L’idée tient effectivement la route : à chaque fois qu’une voiture se fait prendre par un radar automatique, les ordinateurs du centre de traitement automatisé des infractions de Rennes pourraient aller vérifier par la même occasion qu’une assurance a bien été contractée pour le véhicule correspondant à la plaque d’immatriculation flashée. En cas de défaut d’assurance, les autorités auraient alors tout le loisir d’engager de nouvelles poursuites contre le titulaire de la carte grise.

Création d'un « fichier des assurés » consultable sur demande par les autorités

Seulement voilà. Il faut pour cela obtenir l’aide des assureurs... Après avoir travaillé sur cette piste pendant plusieurs mois, le gouvernement a déposé la semaine dernière un amendement au projet de loi sur la justice du 21ème siècle qui vient justement contraindre les sociétés d’assurance à alimenter un nouveau « fichier des assurés ». Devront ainsi être transmis, « pour tous les véhicules qu’elles assurent par un contrat responsabilité civile automobile », le numéro d’immatriculation du véhicule ou bien encore la période de validité du contrat d’assurance.

Ce ne sont toutefois pas les pouvoirs publics qui gèreront directement cette base de données, mais l’Organisme d’information qui permet aujourd’hui d’identifier, en cas de sinistre, l’assureur responsable et son représentant. L’institution devra ainsi communiquer à l’État les informations relatives à l’ensemble des véhicules terrestres à moteur susceptibles de ne pas satisfaire à leur obligation d’assurance. Surtout, il est prévu que « lorsque l’État en fait la demande dans le cadre de sa mission de contrôle de l’obligation d’assurance de responsabilité civile automobile, l’organisme d’information lui indique, selon les modalités fixées par décret en Conseil d’État, si le véhicule contrôlé répond à [son] obligation d’assurance ».

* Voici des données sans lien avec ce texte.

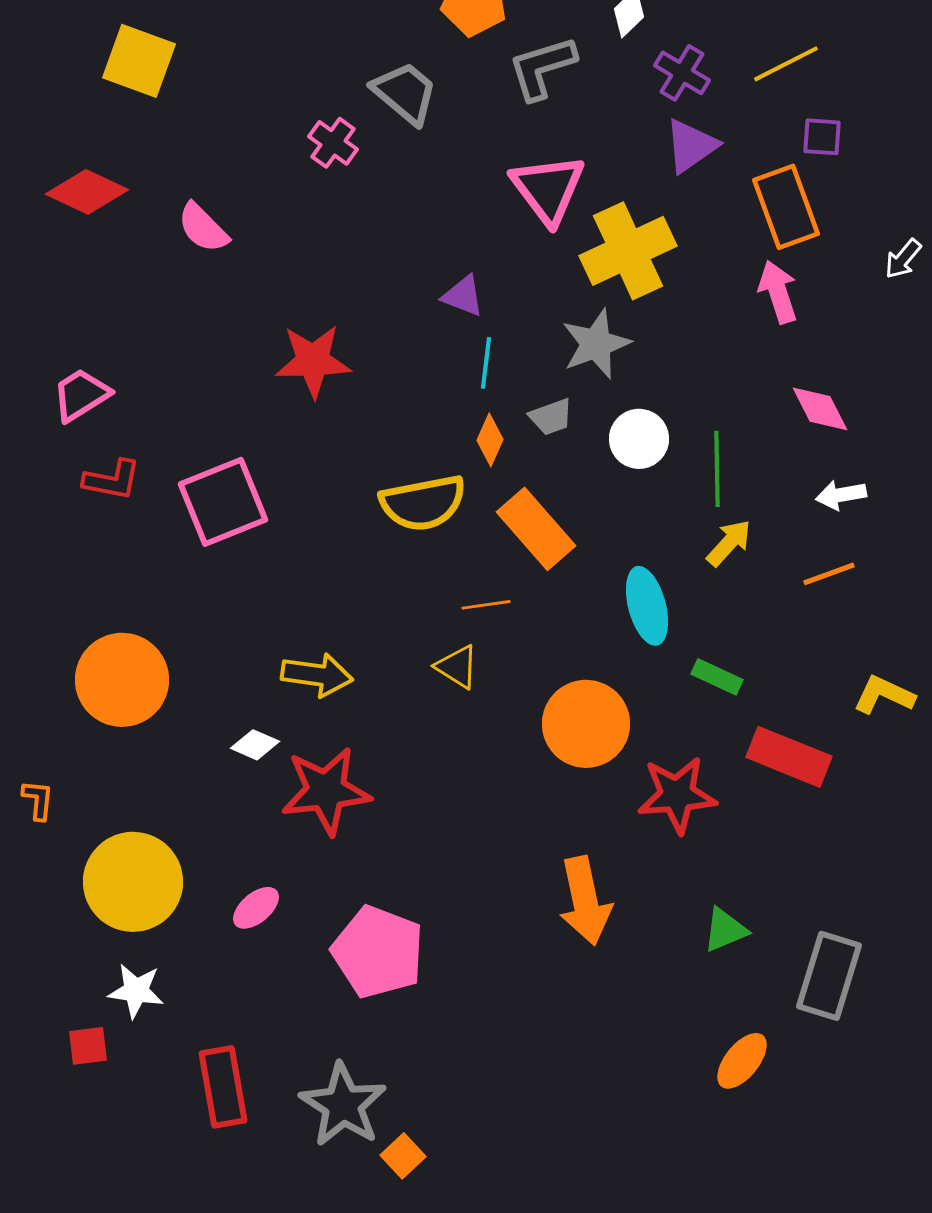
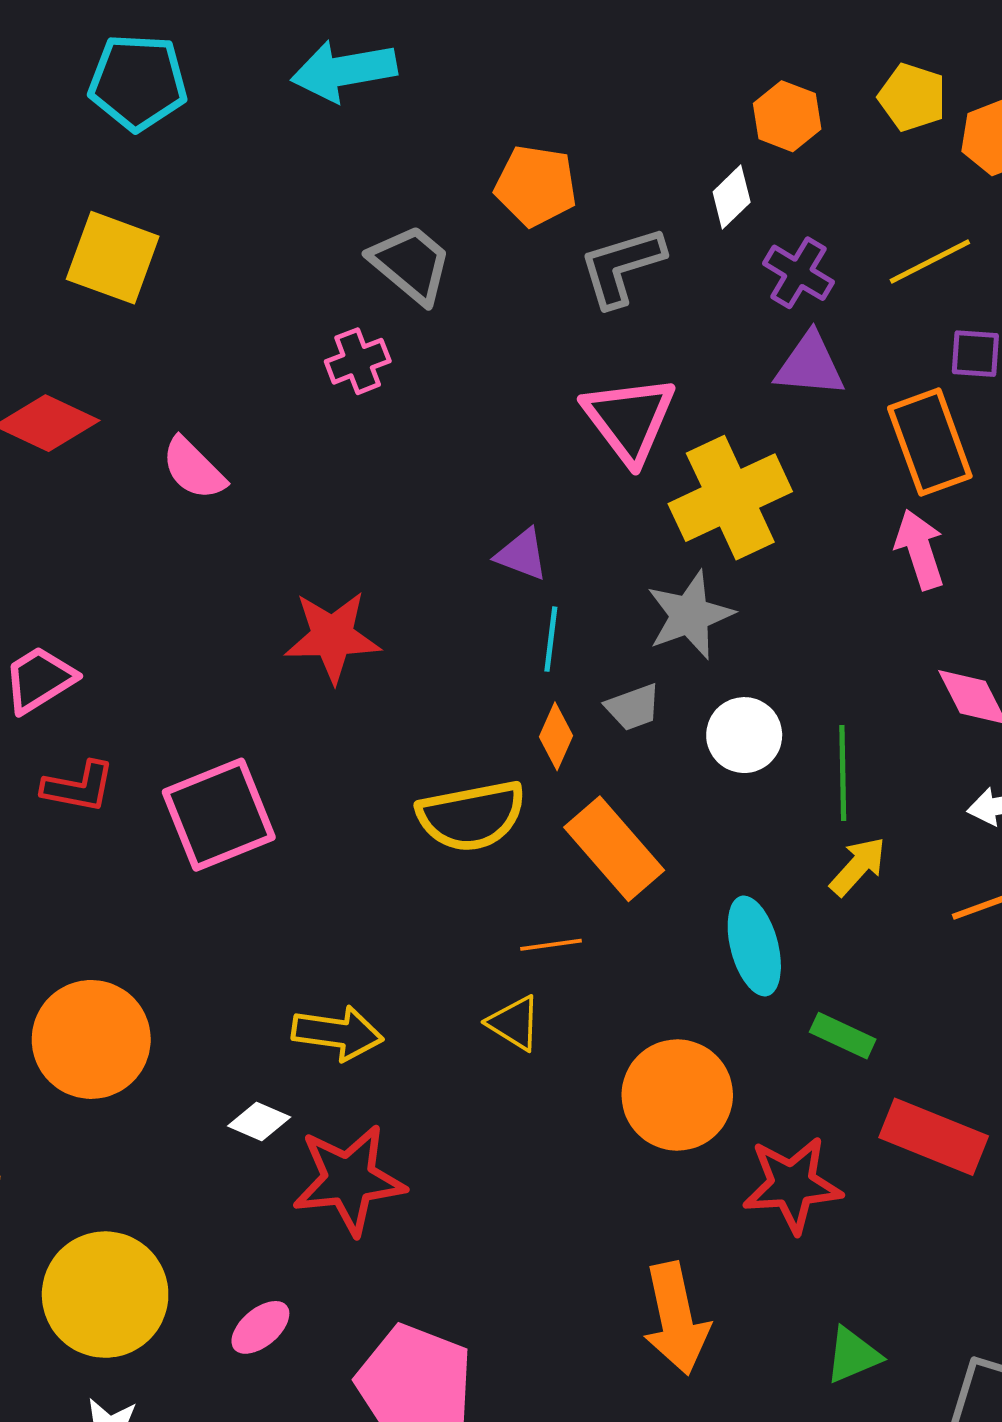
gray trapezoid: (405, 93) -> (411, 264), moved
pink cross: (333, 143) -> (358, 361), turned 33
purple triangle: (691, 146) -> (810, 365), turned 40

« Le présent amendement modifie également le Code de la route et le Code des assurances afin d’étendre les possibilités d’utilisation des moyens du contrôle sanction automatisé et de la vidéo-verbalisation au contrôle de l’obligation d’assurance, ajoute l’exécutif dans son exposé des motifs. L’emploi de ces nouveaux moyens augmentera les probabilités de contrôle et de sanction des conduites sans assurance, améliorant ainsi le caractère dissuasif et répressif du dispositif pénal. » La boucle est ainsi bouclée. Sans le dire très explicitement, le gouvernement s’apprête à mettre en œuvre un croisement de données entre le fichier des assurés et les radars automatiques (de même que les dispositifs de vidéo-verbalisation).

Une entrée en vigueur « au plus tard le 31 décembre 2018 »

Si plusieurs décrets devront préciser l’ensemble du dispositif – et lever par la même certaines zones d’ombres – l’exécutif souhaite d’ores et déjà que l’entrée en vigueur de ces dispositions intervienne « au plus tard le 31 décembre 2018 ». Tout du moins si son amendement est adopté, sachant que les débats relatifs au projet de loi sur la justice du 21ème siècle doivent débuter demain. Pour justifier cette réforme, l’exécutif insiste sur le fait que « 176 accidents mortels impliquaient au moins un véhicule sans assurance en 2014, soit 4 % de l’ensemble des accidents mortels ».